No es casualidad que hoy en redes sociales la sociedad reclame prisión para la madre de la víctima por no haber denunciado su desaparición, invisibilizado la responsabilidad del progenitor y del femicida.

Reducir este tipo de violencias a un problema de seguridad pública es una simplificación peligrosa que ignora las raíces profundas de estos fenómenos. Si bien la seguridad es un aspecto importante, abordar la violencia de género y el adultocentrismo requiere un enfoque integral que examine las estructuras de poder, las normas culturales y la educación desde una perspectiva de género y de infancias.

Las niñas que nos duelen

Un femicidio infantil siempre nos recordara a Sabina Condori, aún más cuando el desprecio por su vida desecha su pequeño cuerpo en un descampado como se hace con la basura. Sabina nos duele porque es un simbolo del abandono, de la oscuridad que la puso en peligro, de la marginalidad y la crueldad que se cobro su vida. Pero a su vez, un pequeño cuerpo calcinado y la posible vinculación de un pastor evangelista nos duele como Zoe en un contexto de desprotección y de violencia del que reparamos despúes de que fue demasiado tarde.

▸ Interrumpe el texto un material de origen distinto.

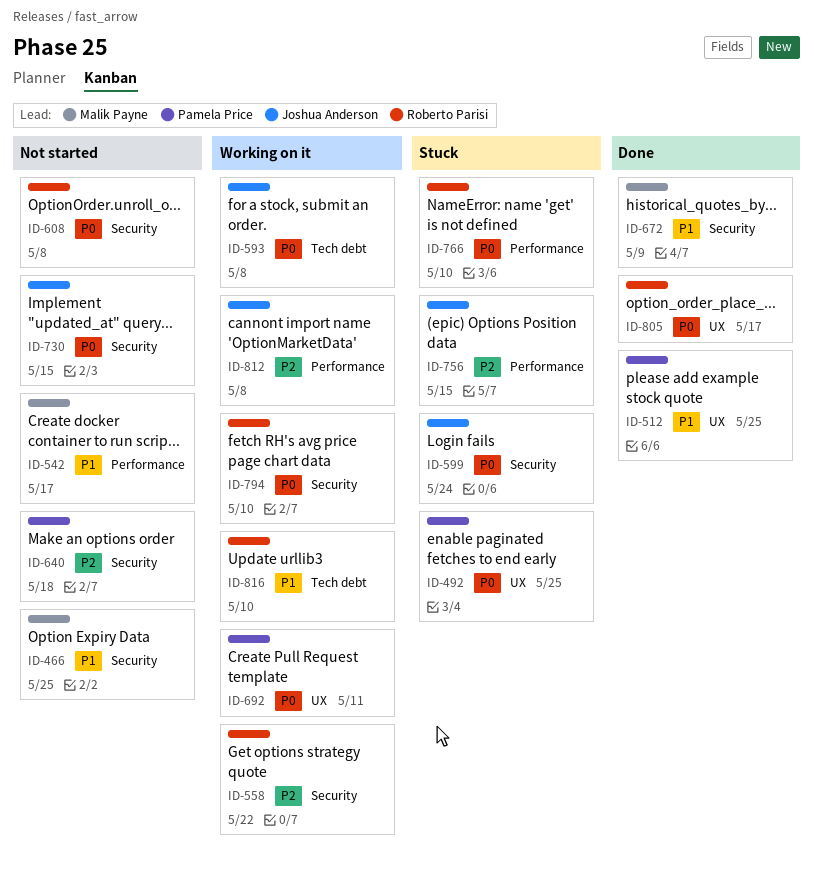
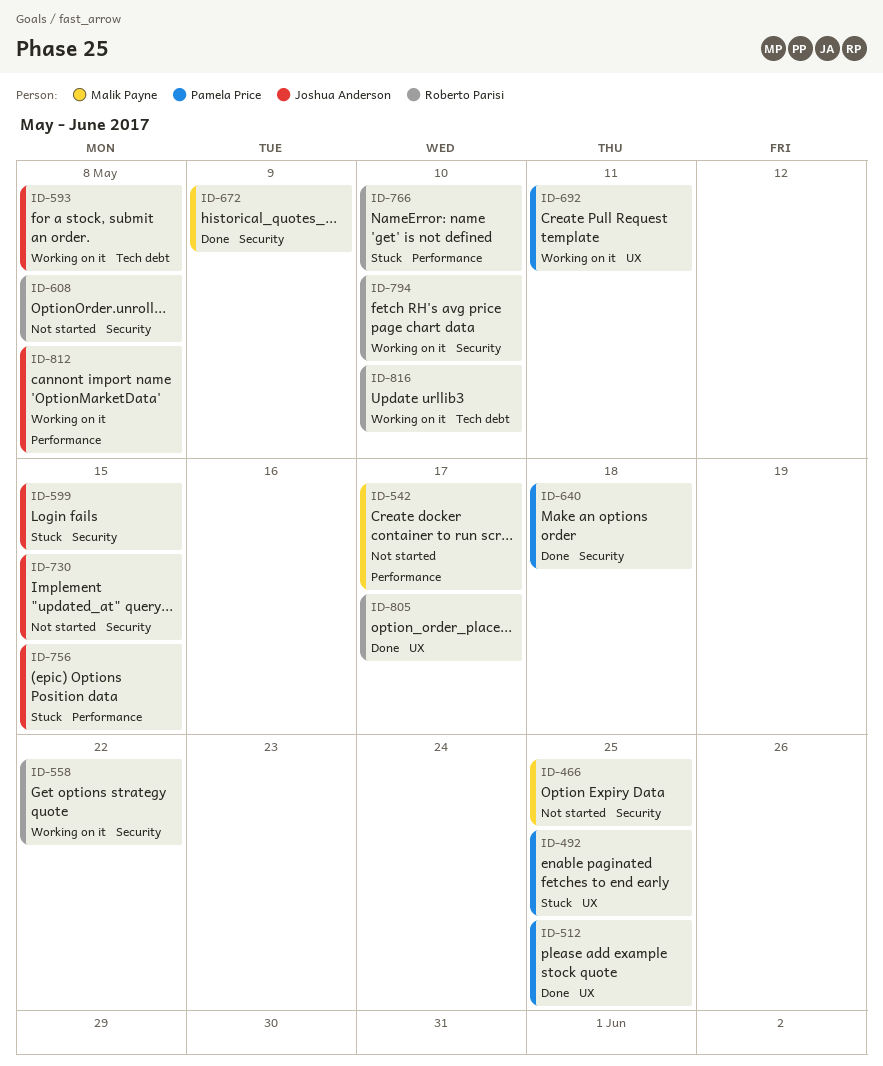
ID-599, due: May 24 -> May 15
ID-640, status: Not started -> Done

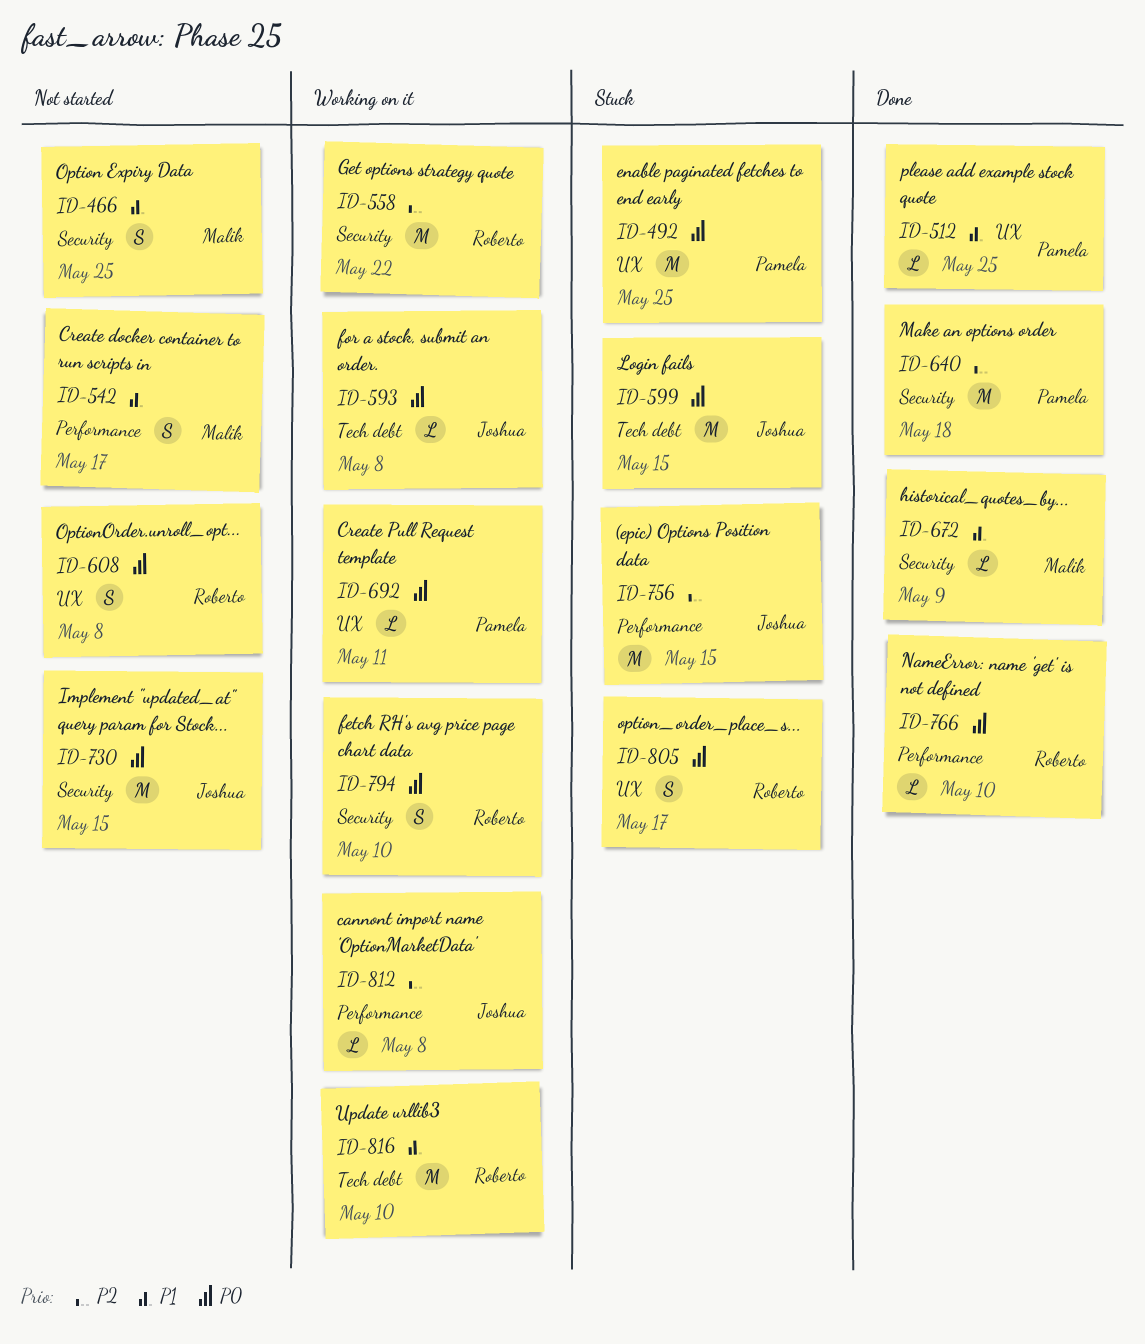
ID-599, label: Security -> Tech debt
ID-608, label: Security -> UX
ID-766, status: Stuck -> Done
ID-805, status: Done -> Stuck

La situación de una niña a merced de un hogar monomarental donde la responsabilidad recayó en una mujer con consumos problemáticos y prostitución que terminó en la tragedia que podría haber sido evitable.

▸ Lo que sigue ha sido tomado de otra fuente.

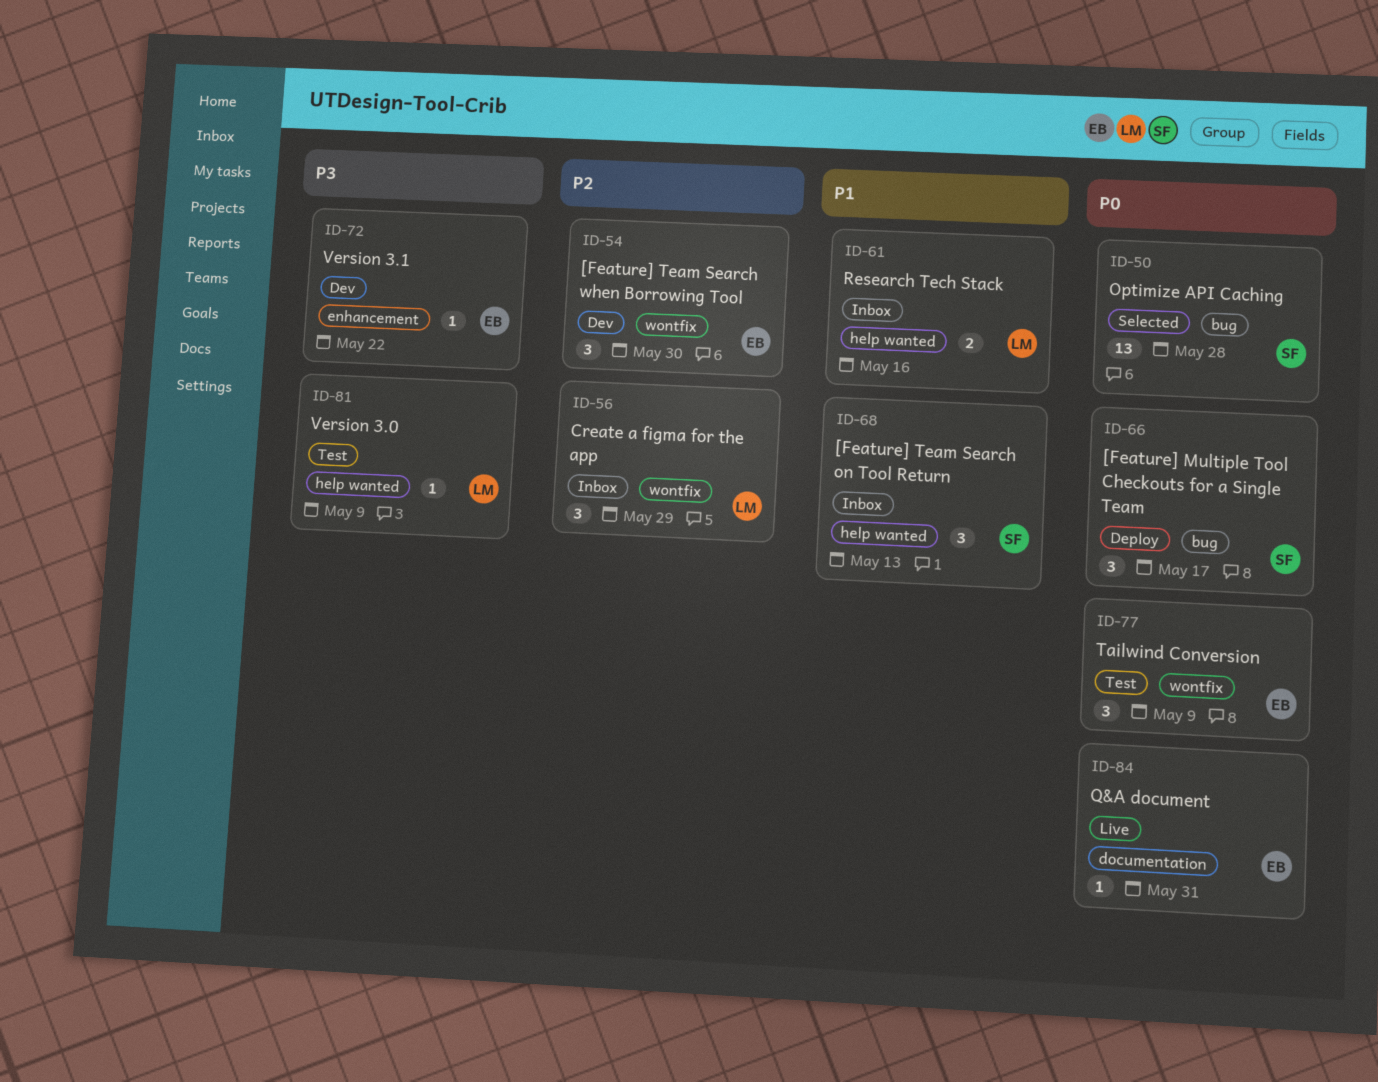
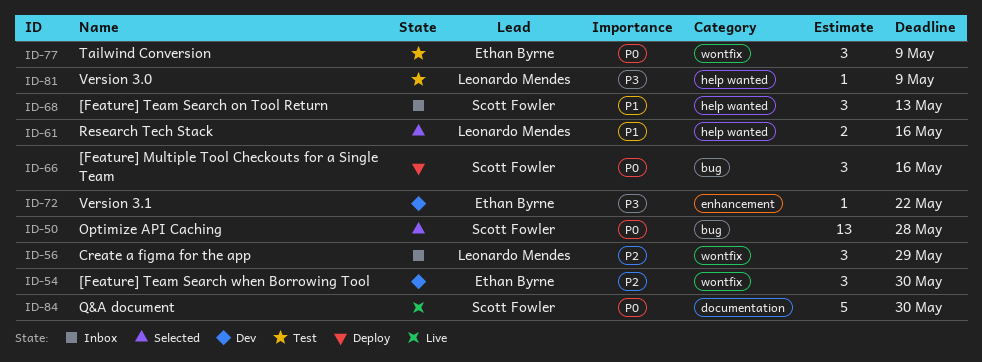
ID-61, status: Inbox -> Selected
ID-66, due: May 17 -> May 16
ID-84, owner: Ethan Byrne -> Scott Fowler
ID-84, estimate: 1 -> 5
ID-84, due: May 31 -> May 30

En medio de tantas preguntas sin responder de este caso cabe preguntarnos ¿Qué estamos haciendo para prevenir estos desenlaces? ¿Cuánto penetra la política de la banalización, del descarte, del desecho que imprime cruelmenente el patriarcado sobre las vidas y los cuerpos de las mujeres, niñeces y diversidades? ¿Cómo protegemos a estas niñas de una sociedad que comparte el cuerpo de una víctima desechado y repite por ignorancia que la violencia no tiene género?

La memoria de la joven calcinada en La Rioja merece más que ser objeto de morbo y rumores. Merece justicia y un compromiso real de parte de todas y todos nosotros para construir un mundo en el que ninguna niña o mujer sufra una tragedia similar. Es hora de poner fin a la desigualdad estructural que perpetua el adultocentrismo y la violencia de género, y este caso debe ser un llamado de atención que no podemos ignorar.